This is a great book that takes us on a fun comparative healthcare tour round the world. It talks about the different ways countries structure their universal healthcare systems, the benefits and drawbacks of each system and how different countries deal with the rising...
This is a great book that takes us on a fun comparative healthcare tour round the world. It talks about the different ways countries structure their universal healthcare systems, the benefits and drawbacks of each system and how different countries deal with the rising costs of healthcare. But most of all, this is a book that doesn’t lose sight of the moral question. That first question is spelled out in an extensive conversation with Dr. Hsio: “Do people in your country have a right to healthcare? If the people believe that medical care is a basic right, you design a system that means anybody who is sick can see a doctor. If a society considers medical care to be an economic commodity, then you set up a system that distributes health care based on the ability to pay.”
Implicit in this is the question: when it comes to healthcare, whose interests should take precedence?
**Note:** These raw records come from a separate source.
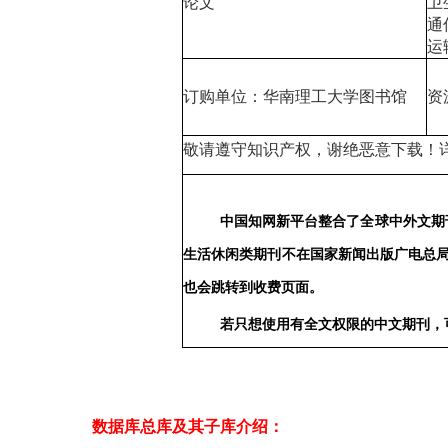
论文
卫
通
运
订购单位：华南理工大学图书馆
资
敬请遵守知识产权，谢绝恶意下载！
中国知网新平台整合了全球中外文期
生活休闲类期刊不在国家新闻出版广电总
也会跳转到收费页面。
若只想使用有全文权限的中文期刊，
数据库总库及其子库介绍：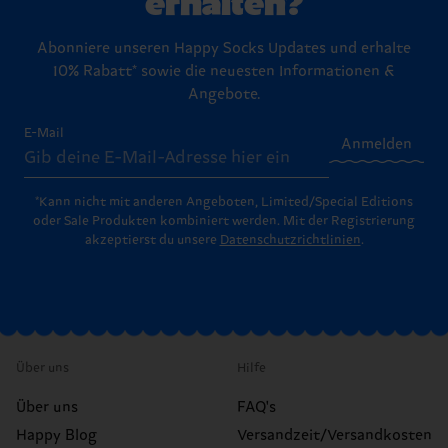
erhalten?
Abonniere unseren Happy Socks Updates und erhalte
10% Rabatt* sowie die neuesten Informationen &
Angebote.
E-Mail
Anmelden
*Kann nicht mit anderen Angeboten, Limited/Special Editions
oder Sale Produkten kombiniert werden. Mit der Registrierung
akzeptierst du unsere
Datenschutzrichtlinien
.
Über uns
Hilfe
Über uns
FAQ's
Happy Blog
Versandzeit/Versandkosten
Those of the healthcare industry (pharma, hospitals, insurers, doctors, consultants, administrators, investors) or those of the patients? Every developed country (except America) has decided that healthcare is a right of citizenship and their various universal healthcare systems put patients first. America, by contrast, has decided that the business of healthcare is business.
That does not mean that every universal healthcare system is the same. T.R. Reid shows us that every nation’s universal healthcare system is as different as that country’s culture. Germany and Switzerland provide universal healthcare while ensuring that there is more competition between private doctors, insurers, hospitals and pharmaceutical companies than in the United States. When Reid asked Dr. Nakamichi, one of the top orthopedic surgeons in all of Japan, how long he would have to wait if he chose to do a full-scale shoulder-replacement elective surgery, the renowned doctor responded “Tomorrow would be a little difficult. But next week would probably work.” Does your insurance allow you to see a world-renowned doctor at the Mayo Clinic? Can you schedule an elective surgery with a surgeon there next week? Because if you answered in the negative, your insurance isn’t as good as what the Japanese have.
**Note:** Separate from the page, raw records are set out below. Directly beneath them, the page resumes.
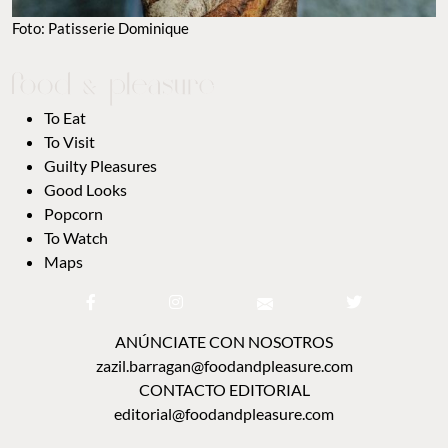
Foto: Patisserie Dominique
To Eat
To Visit
Guilty Pleasures
Good Looks
Popcorn
To Watch
Maps
ANÚNCIATE CON NOSOTROS
zazil.barragan@foodandpleasure.com
CONTACTO EDITORIAL
editorial@foodandpleasure.com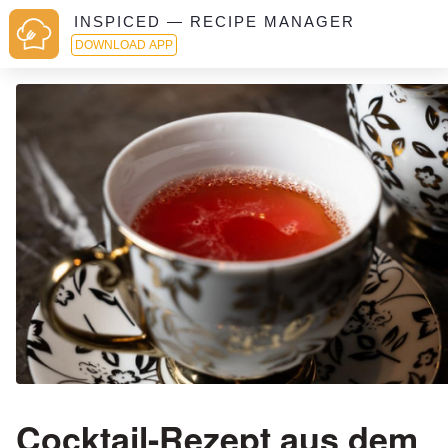
INSPICED — RECIPE MANAGER
DOWNLOAD APP
Cocktail-Rezept aus dem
Reid was equally impressed with the French private universal system. The French carte vitale especially blew him away. In fact, the only illustration in this 290-page book is a picture of the card of life. This card contains “the patient’s entire medical record back to 1998. Embedded in the gold square just left of center is a digital record of every doctor visit, operation, X-ray, diagnostic test, prescription warning, etc. together with a report on how much the doctor billed for each visit and how much was paid, by insurance funds and by the patients.” The carte vitale (by now virtually every private universal health care system has one) was invented in the United States. But we can’t use it because here we have denials. Denials, coinsurance, and deductibles don’t happen in carte vitale countries. You pay your premium and co-pay. Full stop. Your doctor knows he will get paid in days or weeks. (How long the depends on the country.) Which is to say—abroad they don’t talk about “patient-centered care”. They do it.
It’s not that these other countries don’t have their problems. No-one has figured out how to contain costs—as we age and our bodies break down and caring for us costs more. It’s just that the major losers in the healthcare systems are “the providers of healthcare—doctors, nurses, therapists, and hospitals” not the patients as in the United States. In Japan, that means spartan clinics and old hospitals; in order-loving Germany, the doctors demonstrated for higher pay. I am not saying that doctors and insurance executives are paupers. They are comfortable in the upper middle class; they are simply not in the country club set. On the flip side, no patient fights with an insurance company to cover a life-saving treatment; no-one declares medical bankruptcy. And (possibly because patients don’t feel that the whole system is out to get them) no doctor worries about getting sued. Many of the doctors Reid talked to were not sure how much they pay for malpractice insurance.
There is no one way to make sure that every single person has a right to see a doctor when he is sick. How we do it will depend on our culture. But before we debate what is the right way to do healthcare, we need to decide whether healthcare is a business that benefits insurance companies, doctors, drug manufacturers, investors, hospitals and the like or if it is a service to which we are entitled because we are Americans.
The first question is a moral one. Do we have to buy life or do we have a right to live?
The Healing of America takes us round the world showing how different countries deliver healthcare to their people but it never loses sight of this basic, moral question. I recommend it.